=== Data rows ===
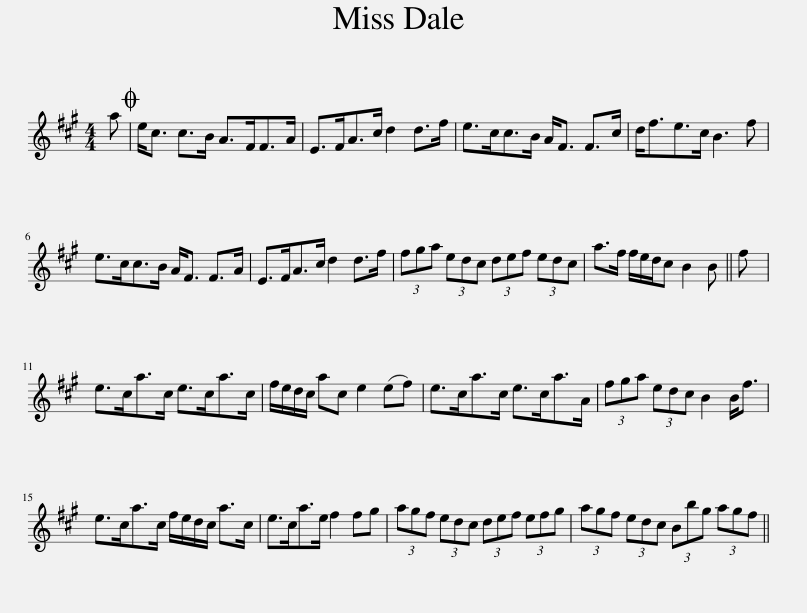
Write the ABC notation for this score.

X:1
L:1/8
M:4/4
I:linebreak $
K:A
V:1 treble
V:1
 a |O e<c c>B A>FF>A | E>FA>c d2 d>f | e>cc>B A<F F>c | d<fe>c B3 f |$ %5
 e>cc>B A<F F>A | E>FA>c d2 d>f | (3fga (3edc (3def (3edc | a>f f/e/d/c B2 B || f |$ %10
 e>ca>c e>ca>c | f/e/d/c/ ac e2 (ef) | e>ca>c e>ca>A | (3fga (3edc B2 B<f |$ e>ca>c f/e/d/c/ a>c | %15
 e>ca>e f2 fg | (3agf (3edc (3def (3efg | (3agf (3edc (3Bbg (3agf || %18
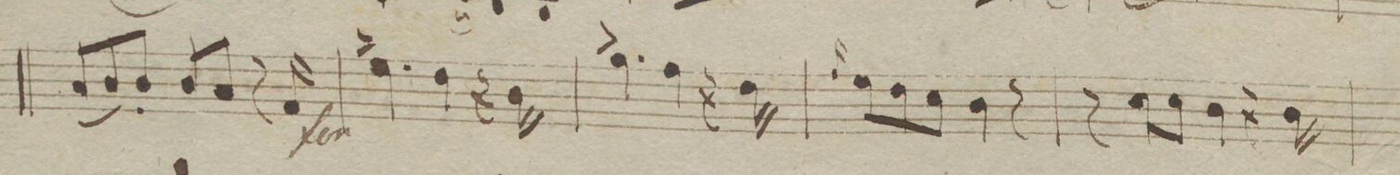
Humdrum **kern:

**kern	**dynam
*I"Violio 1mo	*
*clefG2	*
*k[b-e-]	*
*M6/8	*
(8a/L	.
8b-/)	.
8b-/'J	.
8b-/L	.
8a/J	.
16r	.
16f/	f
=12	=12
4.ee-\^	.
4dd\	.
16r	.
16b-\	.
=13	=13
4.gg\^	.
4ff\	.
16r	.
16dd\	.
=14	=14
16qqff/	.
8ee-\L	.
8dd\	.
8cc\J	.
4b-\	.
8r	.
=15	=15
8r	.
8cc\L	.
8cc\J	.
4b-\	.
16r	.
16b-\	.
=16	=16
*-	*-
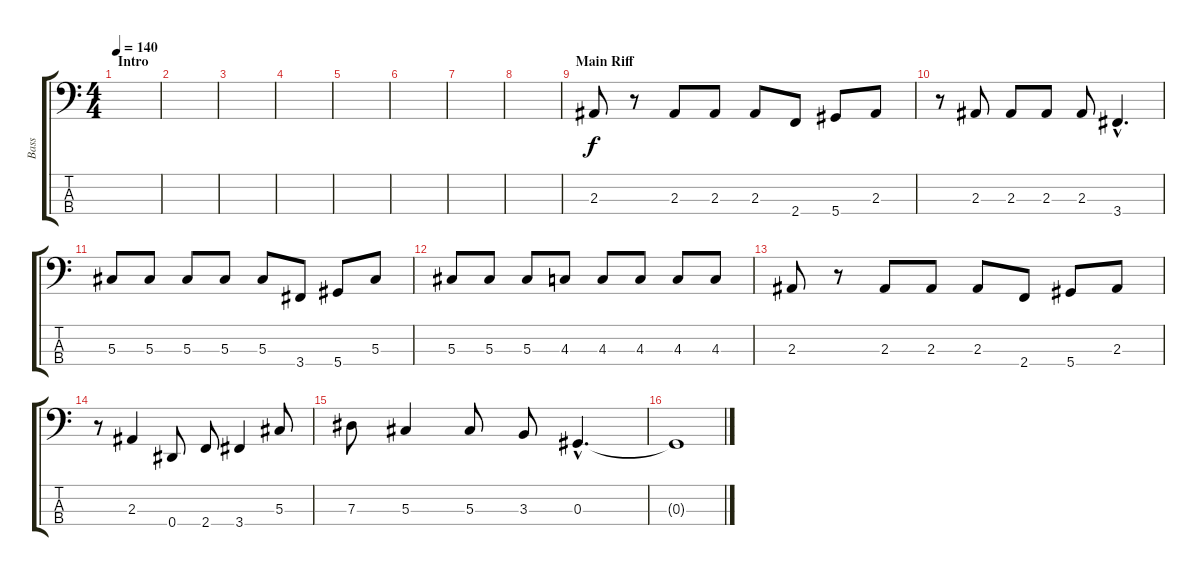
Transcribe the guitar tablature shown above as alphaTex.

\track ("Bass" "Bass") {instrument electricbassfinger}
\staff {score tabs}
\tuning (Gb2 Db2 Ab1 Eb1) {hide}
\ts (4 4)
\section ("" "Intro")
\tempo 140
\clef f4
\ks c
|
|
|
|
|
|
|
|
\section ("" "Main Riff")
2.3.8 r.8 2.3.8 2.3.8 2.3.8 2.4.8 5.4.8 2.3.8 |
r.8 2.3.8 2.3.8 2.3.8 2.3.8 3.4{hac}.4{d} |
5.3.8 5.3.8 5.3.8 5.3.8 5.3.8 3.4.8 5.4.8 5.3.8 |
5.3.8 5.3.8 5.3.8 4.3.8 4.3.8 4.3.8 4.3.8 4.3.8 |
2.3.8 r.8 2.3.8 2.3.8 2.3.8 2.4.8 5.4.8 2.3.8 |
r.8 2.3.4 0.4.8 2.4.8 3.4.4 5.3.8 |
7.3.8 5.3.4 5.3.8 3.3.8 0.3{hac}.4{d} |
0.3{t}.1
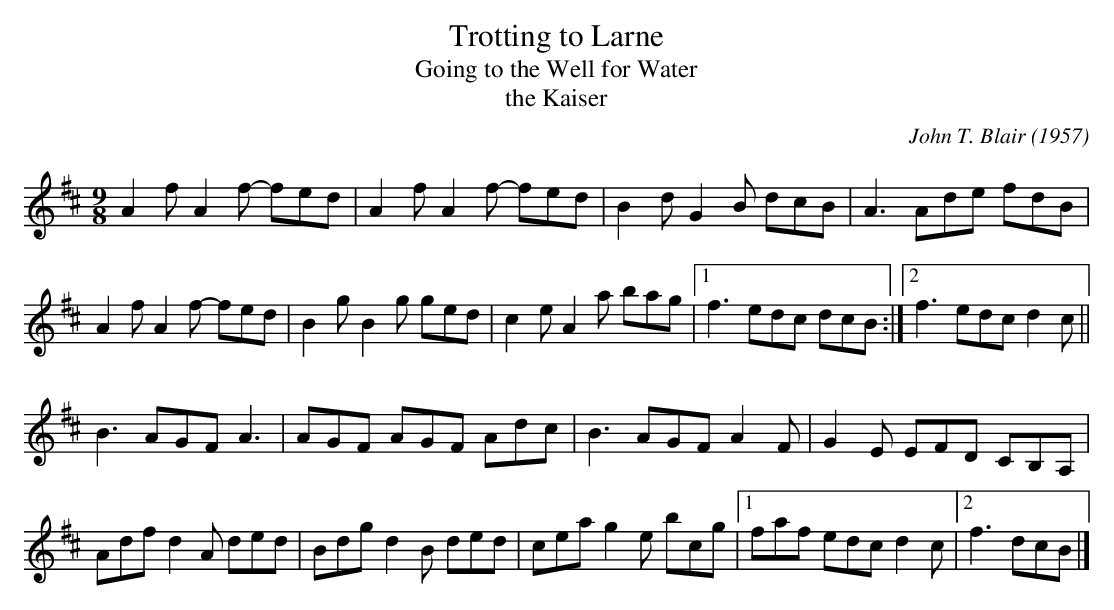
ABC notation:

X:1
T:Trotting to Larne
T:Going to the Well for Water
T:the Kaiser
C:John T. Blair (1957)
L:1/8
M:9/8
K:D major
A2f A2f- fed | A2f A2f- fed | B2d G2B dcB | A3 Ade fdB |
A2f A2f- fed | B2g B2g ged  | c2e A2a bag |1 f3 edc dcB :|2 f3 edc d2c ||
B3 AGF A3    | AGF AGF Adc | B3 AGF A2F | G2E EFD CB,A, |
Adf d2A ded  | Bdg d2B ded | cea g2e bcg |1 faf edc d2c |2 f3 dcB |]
===
=== Data rows ===
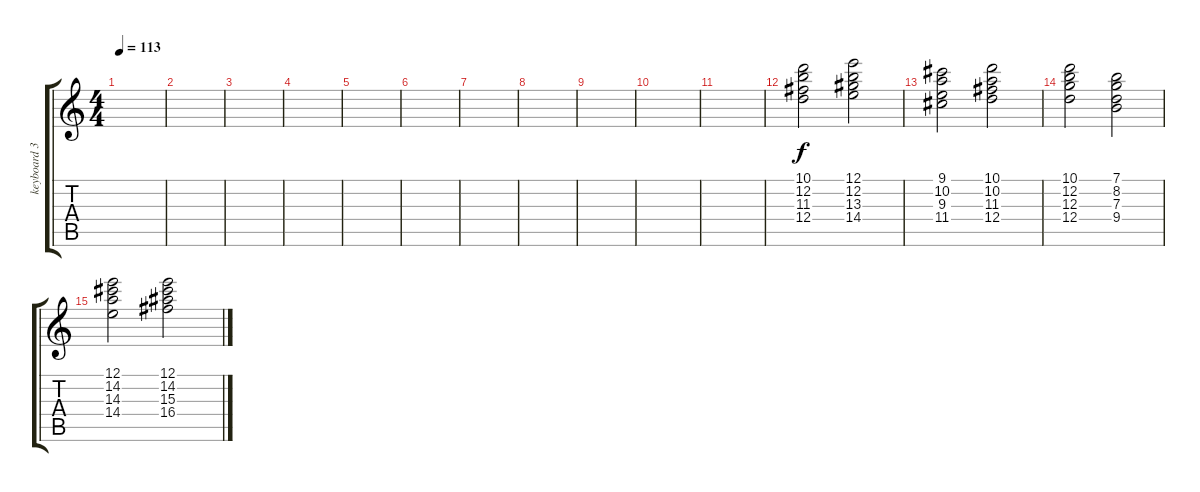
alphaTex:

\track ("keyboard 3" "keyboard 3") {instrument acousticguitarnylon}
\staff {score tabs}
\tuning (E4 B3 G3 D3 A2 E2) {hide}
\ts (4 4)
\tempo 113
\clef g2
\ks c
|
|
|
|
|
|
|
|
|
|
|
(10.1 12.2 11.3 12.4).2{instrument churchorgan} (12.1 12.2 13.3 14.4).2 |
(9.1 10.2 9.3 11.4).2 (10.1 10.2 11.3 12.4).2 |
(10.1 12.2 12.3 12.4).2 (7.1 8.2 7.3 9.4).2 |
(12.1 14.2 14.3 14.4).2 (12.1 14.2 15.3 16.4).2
===
Retype the lines word for word, beginning at the line that contains "Write the ABC notation for this score." and ending after the line that contains "Transcribe the guitar". Leave the pictures out.

**Response**
Write the ABC notation for this score.

X:1
L:1/8
M:4/4
I:linebreak $
K:A
V:1 treble
V:1
 a |O e<c c>B A>FF>A | E>FA>c d2 d>f | e>cc>B A<F F>c | d<fe>c B3 f |$ %5
 e>cc>B A<F F>A | E>FA>c d2 d>f | (3fga (3edc (3def (3edc | a>f f/e/d/c B2 B || f |$ %10
 e>ca>c e>ca>c | f/e/d/c/ ac e2 (ef) | e>ca>c e>ca>A | (3fga (3edc B2 B<f |$ e>ca>c f/e/d/c/ a>c | %15
 e>ca>e f2 fg | (3agf (3edc (3def (3efg | (3agf (3edc (3Bbg (3agf || %18
Humdrum **kern:

**kern	**dynam
*I"Violio 1mo	*
*clefG2	*
*k[b-e-]	*
*M6/8	*
(8a/L	.
8b-/)	.
8b-/'J	.
8b-/L	.
8a/J	.
16r	.
16f/	f
=12	=12
4.ee-\^	.
4dd\	.
16r	.
16b-\	.
=13	=13
4.gg\^	.
4ff\	.
16r	.
16dd\	.
=14	=14
16qqff/	.
8ee-\L	.
8dd\	.
8cc\J	.
4b-\	.
8r	.
=15	=15
8r	.
8cc\L	.
8cc\J	.
4b-\	.
16r	.
16b-\	.
=16	=16
*-	*-
Transcribe the guitar tablature shown above as alphaTex.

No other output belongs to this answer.